On Saturday, Duke took a 40-26 lead into the locker room at halftime and looked well on its way to a comfortable victory against Washington. But the second half was a different story for the Blue Devils, who managed to escape by a final margin of only six.
“It’s frustrating because we played better than a six-point win,” freshman Austin Rivers said. “They hit some shots down the end and a three at the buzzer… but we were beating a great Washington team by 18 points or 17 points late in the game.”
While Duke held its late lead, the second half had an entirely different feel. The Huskies matched their first-half output in fewer than 12 minutes and showed signs of finding their rhythm after being suffocated by the Blue Devils in the early going.
“They’re able to score in spurts and that’s what they did.” junior guard Andre Dawkins said. “They put a little bit of game pressure on us, but we were able to finish the game out, which was good for us.”
Although Washington certainly deserves credit for its improved effort in the second half, a large part of that comeback falls squarely on the shoulders of Duke for failing to close out the game.
After the Blue Devils made a statement on the glass in the first period, the Huskies won the battle of the boards 18-14 in the second. It did so despite losing seven-footer Aziz N’Diaye, who entered the game as the second-best rebounder in the Pac-12, to an injury less than a minute after halftime.
Many of those boards came off missed free throws, which were a major problem for Duke in the second half.
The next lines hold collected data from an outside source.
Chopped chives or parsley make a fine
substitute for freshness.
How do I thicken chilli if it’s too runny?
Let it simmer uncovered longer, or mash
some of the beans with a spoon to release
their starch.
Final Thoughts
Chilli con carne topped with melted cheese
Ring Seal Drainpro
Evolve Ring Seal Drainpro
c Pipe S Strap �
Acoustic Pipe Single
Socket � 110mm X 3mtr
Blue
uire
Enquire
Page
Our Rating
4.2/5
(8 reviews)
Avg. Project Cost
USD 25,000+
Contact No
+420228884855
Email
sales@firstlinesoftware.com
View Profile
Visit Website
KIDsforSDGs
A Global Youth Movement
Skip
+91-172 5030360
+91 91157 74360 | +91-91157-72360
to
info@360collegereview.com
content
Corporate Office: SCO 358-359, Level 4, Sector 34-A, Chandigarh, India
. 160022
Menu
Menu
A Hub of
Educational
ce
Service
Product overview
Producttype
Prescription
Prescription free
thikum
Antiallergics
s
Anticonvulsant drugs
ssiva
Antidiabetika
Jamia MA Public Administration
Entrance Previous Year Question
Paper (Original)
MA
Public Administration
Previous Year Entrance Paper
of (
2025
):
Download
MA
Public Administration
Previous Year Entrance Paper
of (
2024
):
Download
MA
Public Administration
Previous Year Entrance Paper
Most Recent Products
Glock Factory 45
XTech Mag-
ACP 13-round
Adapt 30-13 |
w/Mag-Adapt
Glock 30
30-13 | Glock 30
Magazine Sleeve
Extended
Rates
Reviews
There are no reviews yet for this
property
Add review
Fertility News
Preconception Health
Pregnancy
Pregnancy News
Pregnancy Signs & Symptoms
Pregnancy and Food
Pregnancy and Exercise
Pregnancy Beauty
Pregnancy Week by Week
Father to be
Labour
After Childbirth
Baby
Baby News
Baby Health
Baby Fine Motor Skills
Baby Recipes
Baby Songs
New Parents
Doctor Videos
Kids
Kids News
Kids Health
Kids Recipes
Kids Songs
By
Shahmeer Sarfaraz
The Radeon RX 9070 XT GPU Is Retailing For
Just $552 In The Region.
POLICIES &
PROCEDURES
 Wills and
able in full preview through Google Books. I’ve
The team shot 57 percent from the line in the period, a statistic that could have been far worse if the team did not conclude the game hitting 7-of-8 from the charity stripe.
Another part of the problem for Duke was foul trouble. Washington was partially able to launch its comeback on the strength of its ball pressure, which feasted on a depleted Duke backcourt. Rivers and Seth Curry, Duke’s top two scorers and two of the team’s three regulars capable of running the offense, both fouled out. Tyler Thornton, who started at the point, picked up four fouls of his own.
“You try to be the best defender you can, but trying to be aggressive on the ball sometimes you get in foul trouble,” Curry said. “I need to make smarter plays so I can be there when my team needs me at the end of the game.”
But more than rebounding, free throw shooting or foul trouble, it was complacency that plagued the Blue Devils.
“Suddenly in the second half we’re like, ‘we have the lead, let’s calm down and slow it down and waste time,’” Rivers said. “If we had been in attack mode we wouldn’t have turned the ball over and we would’ve scored more and the lead would’ve kept up.”
Still, some radical lineup moves by head coach Mike Krzyzewski helped the Blue Devils eke out a victory.
Freshman point guard Quinn Cook, who saw the court for only one minute until the very end of the game, was forced in off the bench as Curry and Rivers watched helplessly from the sidelines.
“I wasn’t nervous. I was just cold,” Cook said. “Keeping yourself hot on the bench is kind of hard, and when they called me in I just wanted to not turn the ball over.”
Krzyzewski also turned to Ryan Kelly, who after leaving the floor earlier in the half with an ankle injury, returned in the final minutes despite a noticeable limp, to give the Blue Devils a better free throw shooter in the game.
Despite his team’s failure to stay aggressive until the end, Krzyzewski was still pleased with the overall result.
“The fact that we did that at the end and still won doesn’t negate the really good performance that we had,” Krzyzewski said. “This was a heck of a win for us.”